Group Theory Day in Budapest
Peter Cameron's Blog 2025-10-02
Péter Pál Pálfy (P cubed to his many friends) is 70; his birthday was celebrated by a Group Theory Day at the Rényi Institute in Budapest.
The morning was devoted to talks by three of P cubed’s students. First off was Miklós Abért, telling us about random generation of finite or infinite groups. Sometimes random methods work well, sometimes things are much harder; the distinguishing thing seems to be how much “randomness” there is available. If you take the rooted binary tree and randomly flip the two branches at each vertex, the orbit tree of the resulting group is a Galton–Watson tree, and everything is well known. But if you choose k random rotations of the 2-sphere, it is not known whether the group you get has a spectral gap almost surely or not. Miklós thinks so, but cannot (yet) prove it.
Second, after coffee, was Zoltán Halasi, on the diameters of groups. The diameter of a group is the maximal diameter of the Cayley graph of the group with respect to any symmetric generating set. Babai’s conjecture (still not proved) is that the diameter of a simple group is of order a polynomial in the logarithm of the group order. He described some of the results for finite classical groups, using some hard results.
The third was Balázs Szegedy, on his quest for higher-order representation theory. I have to say that at the end of the talk I am not sure what would count as success in this quest; what he is looking for is not higher category theory, though he feels that there must be a connection. It is related to the hypergraph regularity lemma, higher-dimensional Fourier analysis, and the structure theory of characteristic factors in dynamics, and will almost certainly have innteresting applications.
After a nice lunch in a Sicilian restaurant, it was my turn. I talked about inverse group theory, which I have spoken about elsewhere; but I added two topics, one old, one new, at the end. Why should inverse group theory be restricted to functions from groups to groups? Two constructions of combinatorial objects from groups are Cayley tables and commuting graphs. For Cayley tables, Michel Frolov (a French army officer who was apparently unaware of what his countryman had done on group theory) gave a condition which recognises Cayley tables of groups among Latin squares, the quadrangle condition. For the commuting graph, the paper by Arvind, Ma, Maslova and me (already on-line in the Journal of Algebra) gives a quasi-polynomial recognition algorithm; we do not expect there to be a really simple characterisation.
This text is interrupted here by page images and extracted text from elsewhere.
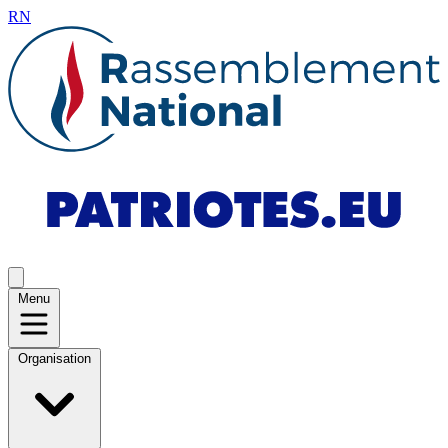
RN
Menu
Organisation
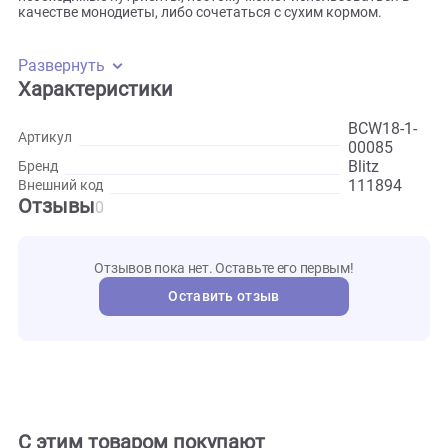
Кушанье не только богато животными протеинами и
аминокислотами, но и выступает естественной
профилактикой образования осадка в мочевом пузыре, з
счет высокого содержания влаги. Корм содержит все
необходимые нутриенты, поэтому может использоваться 
качестве монодиеты, либо сочетаться с сухим кормом.
Развернуть
Характеристики
BCW18-
Артикул
00085
Blitz
Бренд
111894
Внешний код
Отзывы
0
Отзывов пока нет. Оставьте его первым!
Оставить отзыв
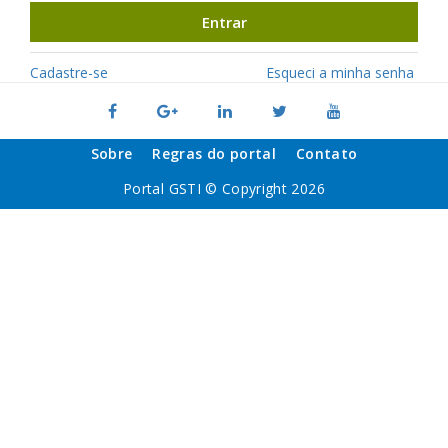
Entrar
Cadastre-se
Esqueci a minha senha
Sobre
Regras do portal
Contato
Portal GSTI © Copyright 2026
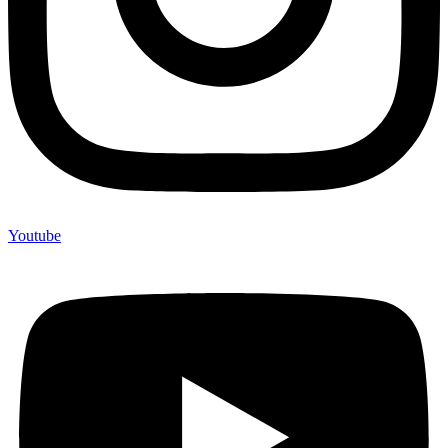
Youtube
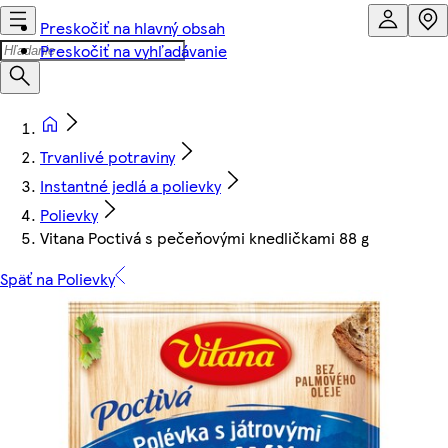
Preskočiť na hlavný obsah
Preskočiť na vyhľadávanie
Trvanlivé potraviny
Instantné jedlá a polievky
Polievky
Vitana Poctivá s pečeňovými knedličkami 88 g
Späť na Polievky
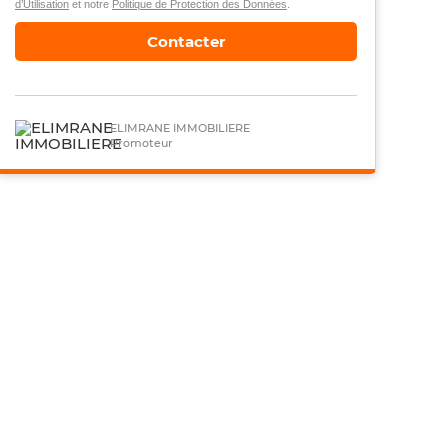
d’Utilisation
et notre
Politique de Protection des Données
.
Contacter
ELIMRANE IMMOBILIERE
Promoteur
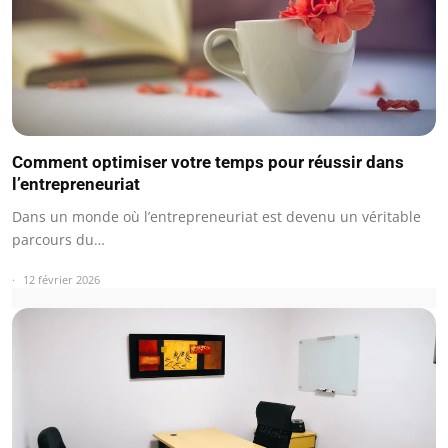
Comment optimiser votre temps pour réussir dans
l’entrepreneuriat
Dans un monde où l’entrepreneuriat est devenu un véritable
parcours du…
12 février 2026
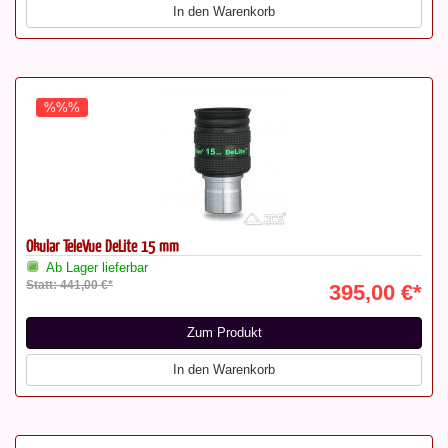
In den Warenkorb
%%%
Okular TeleVue DeLite 15 mm
Ab Lager lieferbar
Statt: 441,00 €*
395,00 €*
Zum Produkt
In den Warenkorb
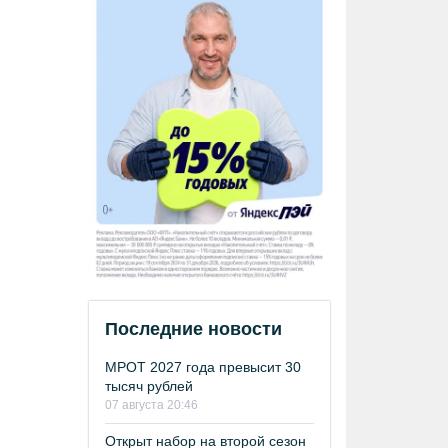
Последние новости
МРОТ 2027 года превысит 30
тысяч рублей
07 августа 20:46
Открыт набор на второй сезон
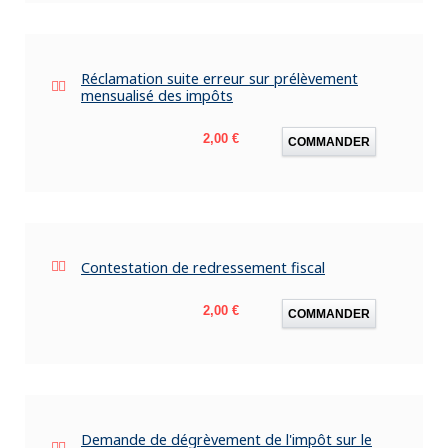
Réclamation suite erreur sur prélèvement
mensualisé des impôts
Prix
2,00 €
COMMANDER
Contestation de redressement fiscal
Prix
2,00 €
COMMANDER
Demande de dégrèvement de l'impôt sur le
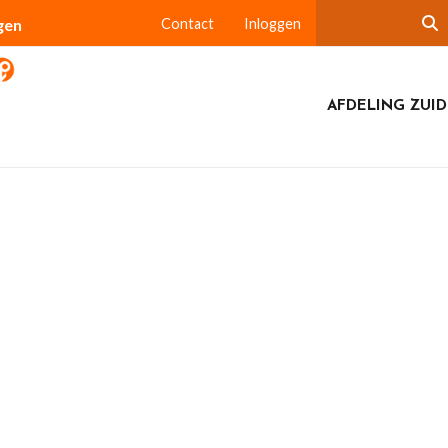
gen
Contact
Inloggen
AFDELING ZUI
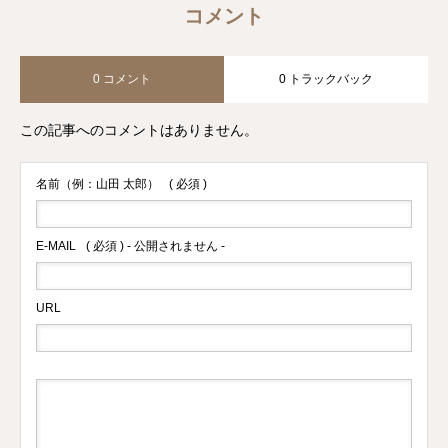
コメント
0 コメント
0 トラックバック
この記事へのコメントはありません。
名前（例：山田 太郎）
( 必須 )
E-MAIL
( 必須 ) - 公開されません -
URL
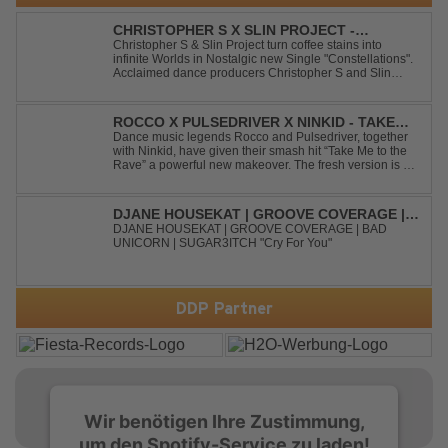
CHRISTOPHER S X SLIN PROJECT -
CONSTELLATIONS
Christopher S & Slin Project turn coffee stains into
infinite Worlds in Nostalgic new Single "Constellations".
Acclaimed dance producers Christopher S and Slin
Project have joined forces once again to deliver their
highly anticipated new single, "Constellations." Moving
away from standard club ...
ROCCO X PULSEDRIVER X NINKID - TAKE
ME TO THE RAVE (FESTIVAL MIX)
Dance music legends Rocco and Pulsedriver, together
with Ninkid, have given their smash hit “Take Me to the
Rave” a powerful new makeover. The fresh version is set
to ignite dance floors and bring every festival to a boiling
point. Featuring massive kicks and the beloved melody
that made the or...
DJANE HOUSEKAT | GROOVE COVERAGE |
BAD UNICORN | SUGAR3ITCH - CRY FOR
DJANE HOUSEKAT | GROOVE COVERAGE | BAD
UNICORN | SUGAR3ITCH "Cry For You"
YOU
DDP Partner
Wir benötigen Ihre Zustimmung,
um den Spotify-Service zu laden!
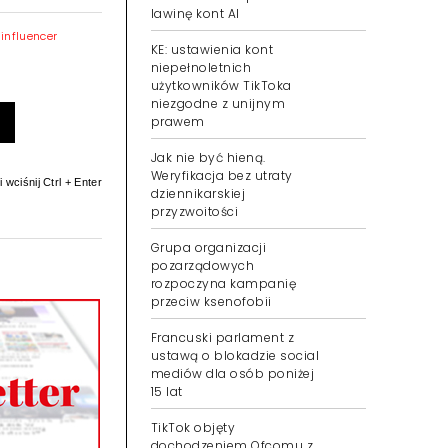
lawinę kont AI
|
influencer
KE: ustawienia kont
niepełnoletnich
użytkowników TikToka
niezgodne z unijnym
prawem
Jak nie być hieną.
Weryfikacja bez utraty
 wciśnij Ctrl + Enter
dziennikarskiej
przyzwoitości
Grupa organizacji
pozarządowych
rozpoczyna kampanię
przeciw ksenofobii
Francuski parlament z
ustawą o blokadzie social
mediów dla osób poniżej
15 lat
TikTok objęty
dochodzeniem Ofcomu z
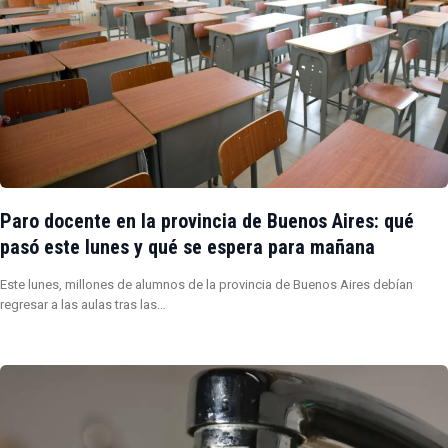
Paro docente en la provincia de Buenos Aires: qué
pasó este lunes y qué se espera para mañana
Este lunes, millones de alumnos de la provincia de Buenos Aires debían
regresar a las aulas tras las…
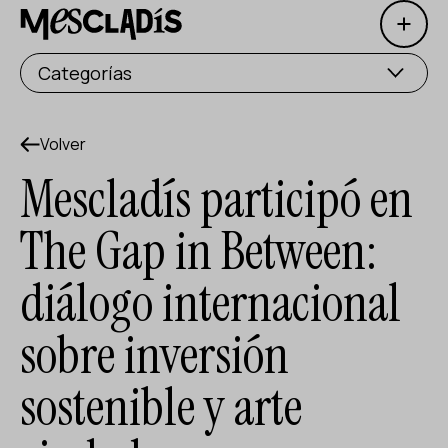
Open 
Productora social
Categorías
Productora de experiencias
Productora de empleo
Volver
Mescladís participó en
Productora de conocimiento
The Gap in Between:
Productora cultural
diálogo internacional
Agenda
sobre inversión
Nuestros talleres
Blog
sostenible y arte
Contacto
The few days before and after the event gave a chance to revisit some of my favourite parts of one of my favourite cities, including Margaret Island, the Matthias church and Fisherman’s Bastion, the Chain Bridge, the market hall, and music beside the Danube. But one new find, just around the corner from the Rényi Institute, is the Cat Museum, full of paintings, cartoons, photographs, and postcards of all things feline, including Kim Jong Un explaining how “In my country, we love cats!” There was also time to spend with P cubed, Miklós, Gabor Kun, and Csaba Szabó.